Alors que la hausse du taux d'intérêt aura lieu jeudi prochain selon les déclarations de monsieur Trichet, la gauche a fini par se réveiller, bien que la nouvelle soit dans les tuyaux depuis plus d'un mois.
Lorsqu'ils déclarent que cette hausse du prix du crédit aura une incidence sur la croissance, ils ont raison. Que la Banque Centrale Européenne décide de calmer la machine lorsque l'inflation s'emballe est aussi légitime, l'inflation pouvant causer de grands dommages pour une économie.En revanche, depuis les années 80, les économistes ont vu l'émergence d'une situation alors inédite : une inflation capable de grimper alors même que la croissance est endémiquement faible.

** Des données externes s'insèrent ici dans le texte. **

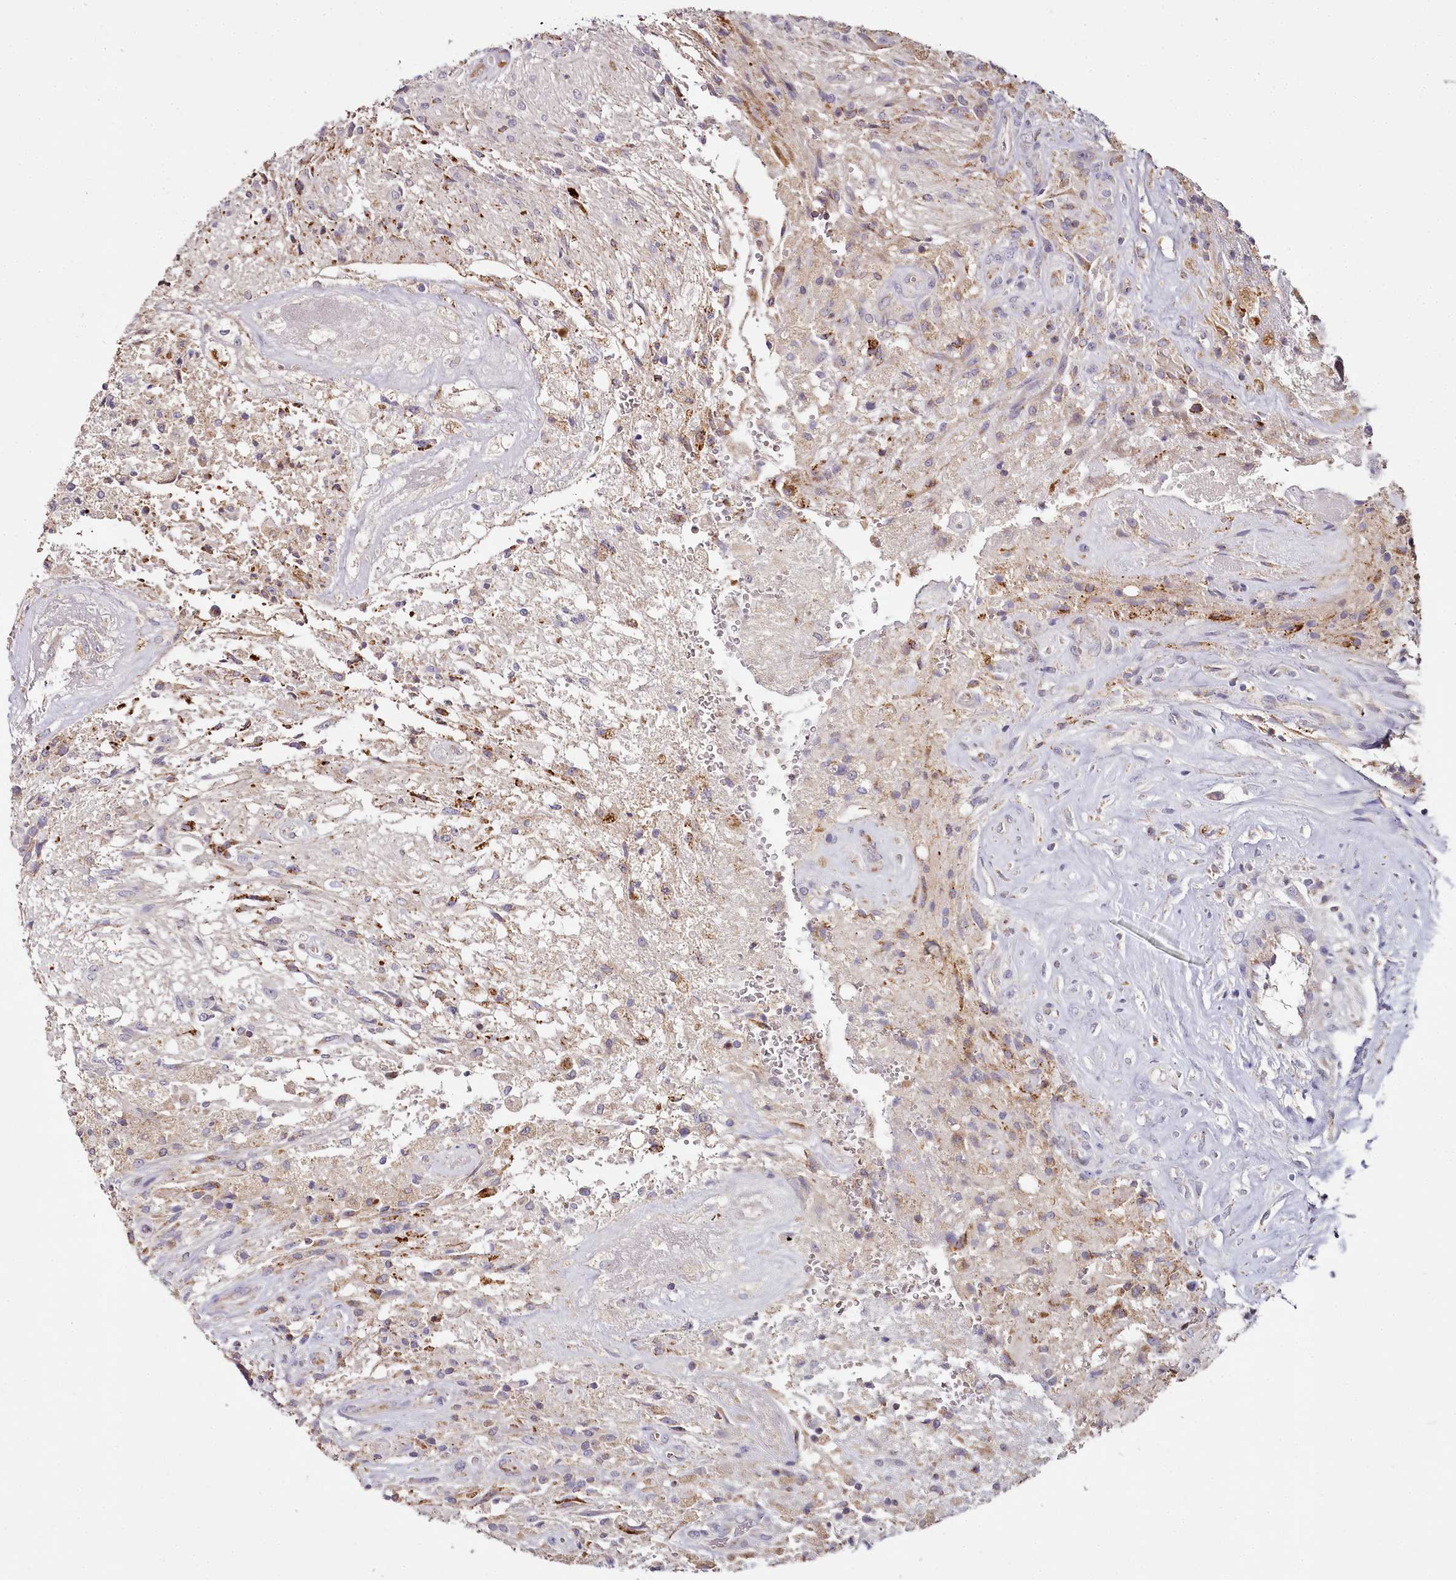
{"staining": {"intensity": "weak", "quantity": "<25%", "location": "cytoplasmic/membranous"}, "tissue": "glioma", "cell_type": "Tumor cells", "image_type": "cancer", "snomed": [{"axis": "morphology", "description": "Glioma, malignant, High grade"}, {"axis": "topography", "description": "Brain"}], "caption": "Glioma was stained to show a protein in brown. There is no significant positivity in tumor cells.", "gene": "ACSS1", "patient": {"sex": "male", "age": 56}}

Dès lors le choix entre soutenir la croissance ou limiter l'inflation n'est plus un choix d'ordre économique, mais une décision politique dont la fixation du prix du crédit est un simple outil. Or, ce choix a été abondonné par les gouvernants le jour de l'établissement de la Banque Centrale Européenne et de sa feuille de route : limiter l'inflation indépendemment ce qui peut se passer autour.